News

How Miami’s photographers are building community one photowalk at a time

From Little Haiti to Allapattah, grassroots groups and film labs are helping photographers document a fast-changing city while forging real-world connections.

Written by
Yuval Ofir
Contributor, Time Out Miami
#photowalk305
Photograph: @slipstreamfoto | #photowalk305
Advertising

It's a Sunday afternoon and a dozen people are gathered around the courtyard of the Little Haiti Cultural Complex. Some have DSLRs hanging around their necks. A few people are holding film cameras. Some will just use their phones. There are clear first-timers still unsure where they fit in, while others gather in smaller, familiar groups; but a sense of loose camaraderie extends over everyone. Then a woman steps forward and speaks up, everyone gathering around to hear about the route they’re embarking on together.

Miami is one of the most photographed cities in the country, and also one of the fastest-changing. Locals can leave on vacation for a couple of weeks and come back to find whole neighborhoods feeling foreign. What a block looked like four years ago, two years ago, last week, has already evolved into something else. That's exactly why it matters to have more than one person documenting the same corners. A single photographer documents, but when a dozen photographers are shooting—moving through the same streets with different eyes, different histories, different instincts about what's worth focusing on—they make something closer to a time capsule.

#photowalk305
Photograph: @slipstreamfoto#photowalk305

As more people seek to step away from digital platforms and the lack of genuine connection that comes with them, real-world meetups are becoming increasingly common across shared interests.

#Photowalk.305 has been fulfilling that need since 2019. The grassroots collective holds monthly walks through Miami neighborhoods with a simple format: meet, walk, shoot. There's often a loose theme, but no rigid instruction. Many meets include a shared meal at a convenient place nearby. "At the beginning, it was really about getting ourselves out of a creative block," says co-founder Paola Katherine Rodriguez, referring to herself and Iván Ardila. "But once we saw people showing up and saying, 'I didn't even know other photographers existed here,' we realized this was bigger than us." They’ve gradually expanded the scope of their programming to include PhotoTalks, a critique-driven companion series, giving photographers space to actually talk about the work after they've made it, and a photobook club, which is a social gathering centered on shared love of photography and art books. Seven years in, the collective has built a living archive of Miami's streets and continues to provide invaluable support to local photographers of all levels. 

MIA Shooters
Photograph: Courtesy MIA Shooters/Joaquin 'Jack' PinedaMIA Shooters

Started in 2018 by Joaquin 'Jack' Pineda as an Instagram-based challenge, @Miashooters has been approaching things in its own way. They’re trying to address a Miami-specific problem: "People either stick to themselves or only collaborate with a small group." An architect by training, Pineda is interested in how humans interact with the built environment, which fueled the place-focused nature of the meetups early on. Deliberately bringing together shooters and models, mixing skill levels and disciplines, he’s seen friendships, collaborations, and even creative collectives spring out of the community he’s building. After a long hiatus that began with the pandemic, he’s been more active these days, and says the best is yet to come. 

Film Blvd
Photograph: @Fabe.filmFilm Blvd

Then there are the labs: Cardinal Labs in Allapattah, Film Blvd Labs opening soon in Mimo, Dale Laboratories in Hollywood, and Thackers Film Lab in Oakland Park have each built loyal followings not just by processing film but by creating spaces where film photographers find their communities. Events, workshops, and pop-ups tend to cluster around places where people already gather with a shared interest.

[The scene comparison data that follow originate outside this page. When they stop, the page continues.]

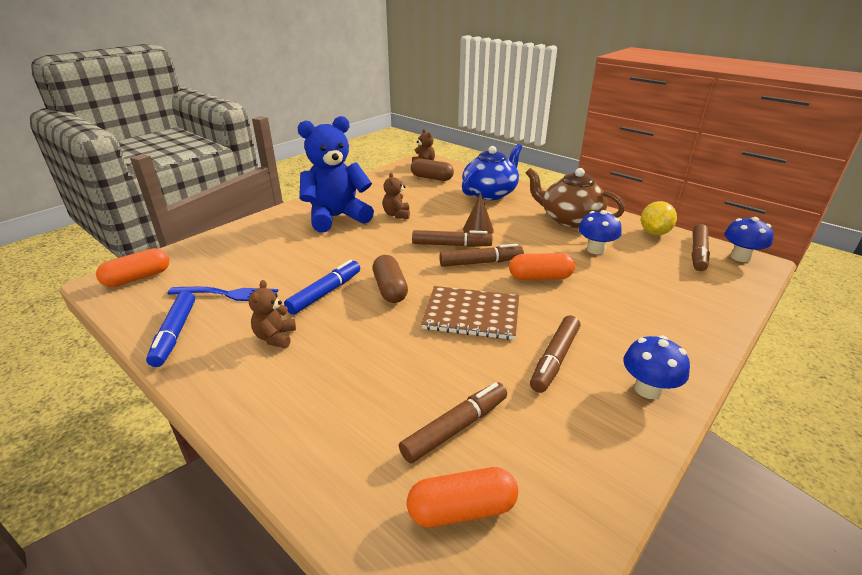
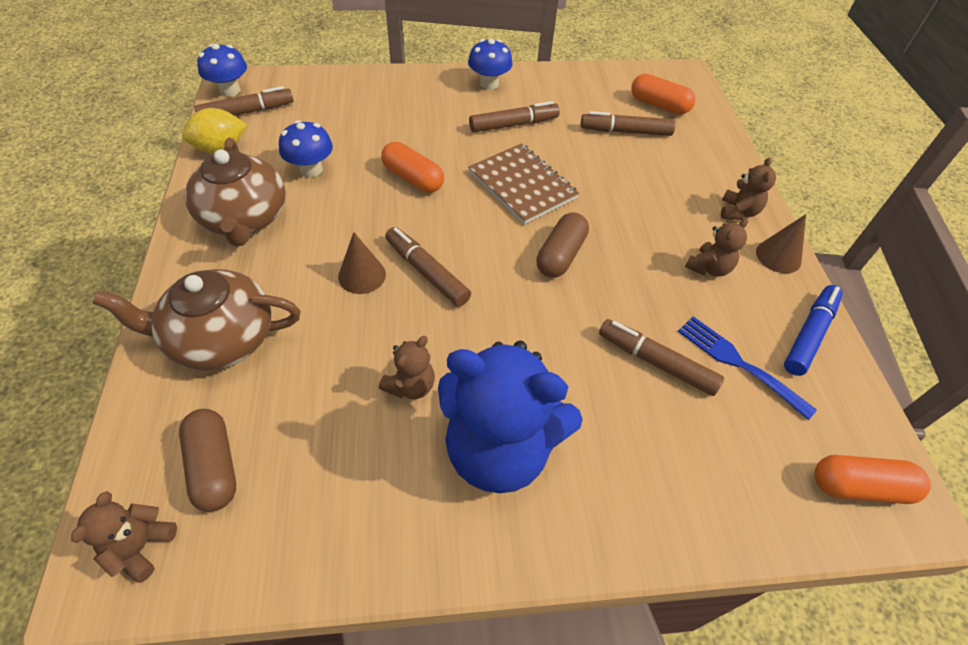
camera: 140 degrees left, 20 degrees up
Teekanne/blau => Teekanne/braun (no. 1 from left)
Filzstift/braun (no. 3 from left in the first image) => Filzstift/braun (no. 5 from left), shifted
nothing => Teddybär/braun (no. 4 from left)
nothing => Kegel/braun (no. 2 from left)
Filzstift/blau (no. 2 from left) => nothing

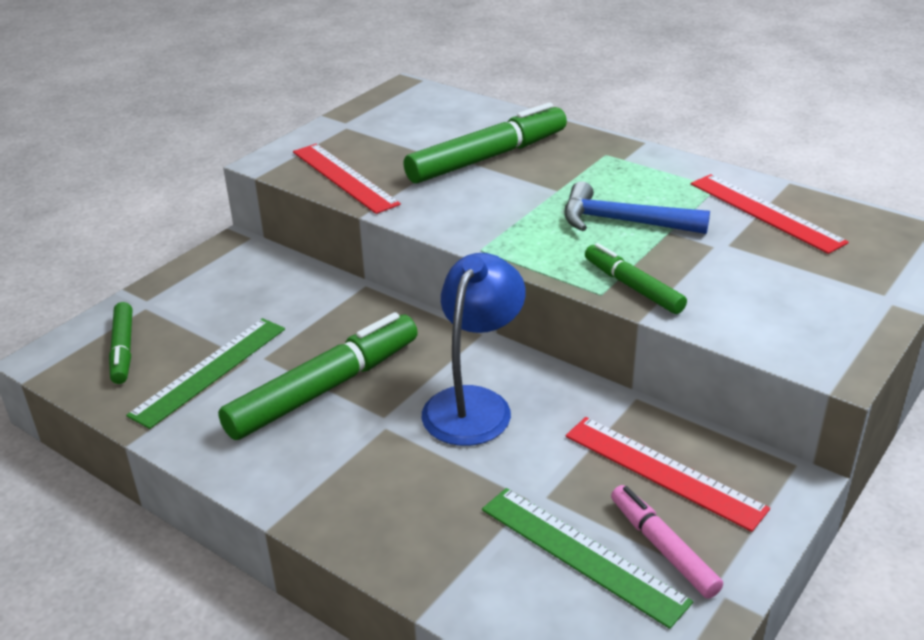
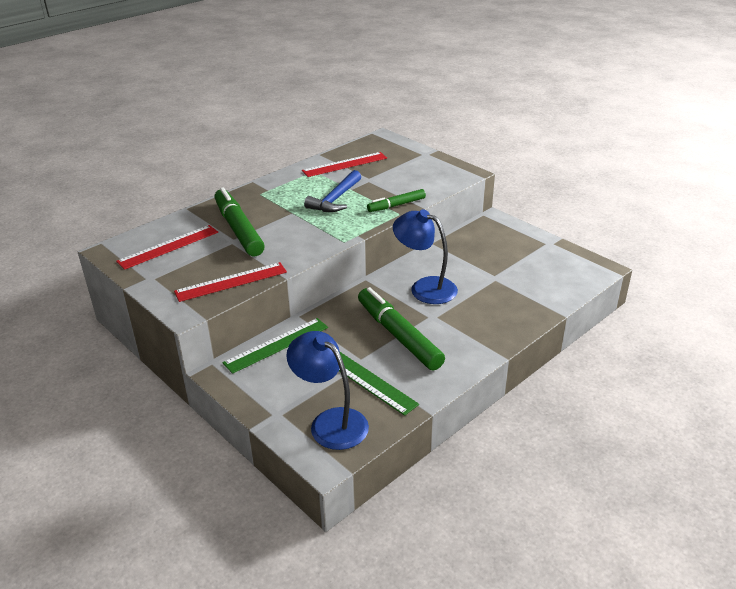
camera: 80 degrees left, 0 degrees up
Lineal/rot (no. 2 from left in the first image) => Lineal/rot (no. 1 from left), shifted
Lineal/grün (no. 2 from left in the first image) => Lineal/grün (no. 1 from left), shifted
Filzstift/grün (no. 1 from left) => Lampe/blau (no. 1 from left)
Filzstift/rosa => nothing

Other groups like Cameras and Coffee pop up here and there, or one-off events organized through outlets like The Photographic Journal, bring together film photographers and labs across cities for informal collaborative shoots. It’s clear that the appetite for this kind of thing runs deeper than any single organization. And like the participants themselves, these groups range in formality and execution, each fulfilling a particular need and evolving organically.